Il est vrai que des mesures telles que le renforcement des capacités des acteurs du secteur informel, des exonérations d’impôts, les facilitions dans la création d’entreprises, les accompagnements auprès des institutions financières ont été prises lors de ce cadre de concertation. Reste à savoir si elles seront appliquées, comment, dans quelle mesure et… pour qui.
Car l’autre problématique c’est la connivence politique entre le gouvernement et certains ténors du secteur privé. Cet état de fait entraine la création de monopoles et l’éviction d’une partie des acteurs, les moins nantis. Ceux qui refusent de suivre le dictat politique se retrouvent alors obligés de fonctionner sur le « marché noir ».
Les agents du secteur informel savent bien comment rejoindre le formel. Leurs capacités sont même renforcées du fait de la nécessité d’être très courageux et ingénieux pour survivre dans le secteur informel. Ils savent ce que vaut l’impôt dans la vie d’un Etat. Mais ils savent surtout qu’ils ne pourront réussir dans le formel tant que le politique sera le mentor des opérateurs économiques.
Car au Burkina Faso le secteur privé est « piloté » par la chambre de commerce et d’industrie qui est actuellement présidée par la « dame de fer » Alizèta Ouedraogo dite « Gando », qui n’est autre que la belle mère du petit frère du président du Faso. Voilà donc théoriquement un état de droit où chacun et chacune a le plein droit de participer de quelque manière que ce soit au développement de sa nation. Dès lors, il n’est pas anormal de s’étonner des bonnes issues qui peuvent résulter d’une rencontre entre le Big government et le Business si le secteur privé est dirigé par des personnes pour qui la frontière avec le pouvoir en place n’est pas toujours évidente.
Dans ce cadre, on voit donc mal comment une récréation de deux jours pourra résoudre la question du secteur informel. Car en effet, à quoi sert une rencontre entre un gouvernement et ses « amis » opérateurs économiques ? Les burkinabè sont en droit de se demander à qui profite cette récréation.

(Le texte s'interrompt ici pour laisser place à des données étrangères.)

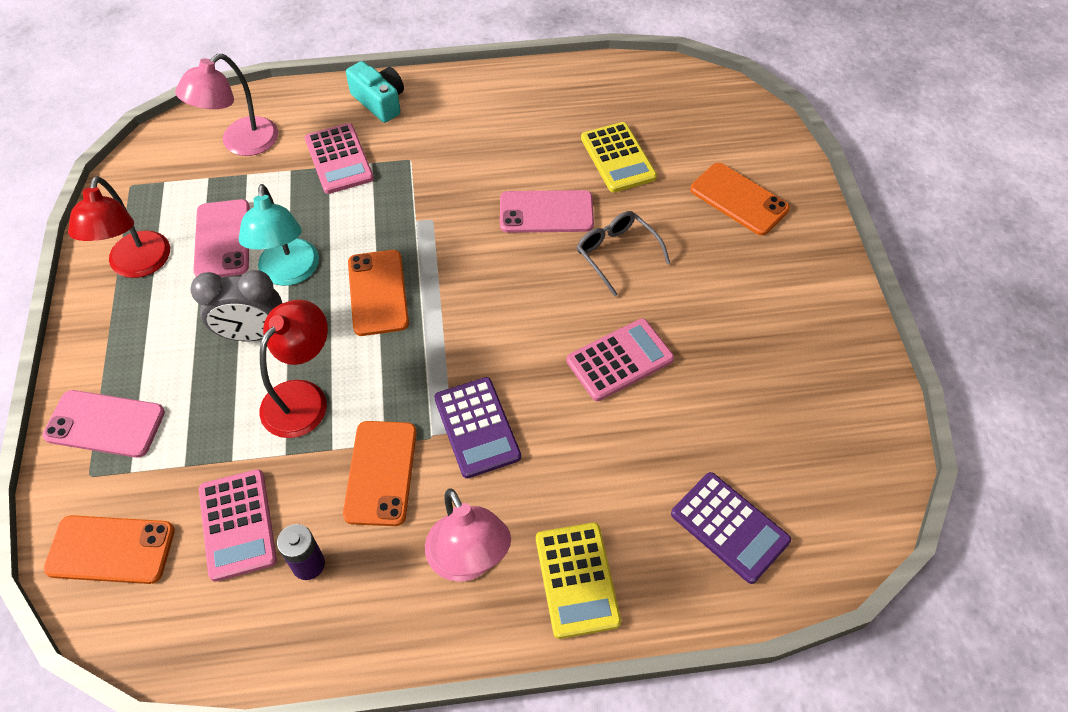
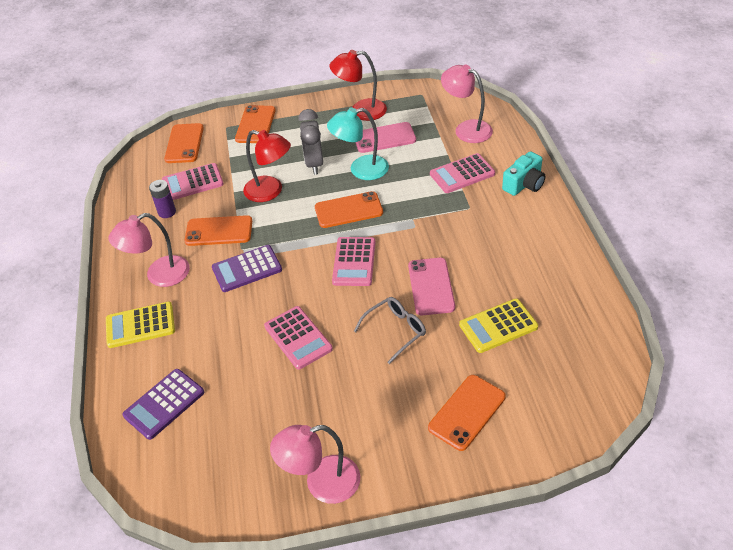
camera: 90 degrees right, 10 degrees down
(105, 424) = (255, 125): pink phone -> orange phone
(487, 291) = (354, 262): none -> pink calculator
(839, 338) = (321, 483): none -> pink lamp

En réalité cette rencontre est un énième « cadre de concertation ». Ces cadres de concertations, à propos desquels un atelier interministériel s’est tenu à Kombissiri du 16 au 18 octobre, sont des rencontres participatives sur des questions diverses liées à la vie de la nation. Mais soit le dialogue pendant ces concertations est « encadré », et en réalité escamoté et donc superficiel. Soit la concertation est curative : le pouvoir les organise quand il est face au fait accompli, c'est-à-dire face à l’impasse. Ces cadres de concertations sont ainsi institués dans le seul intérêt du pouvoir en place.
Il est temps que les politiciens et les bureaucrates rangent leur decorum de pseudo démocratie participative et laissent les burkinabè prendre enfin en main leur avenir en leur rendant leur liberté économique.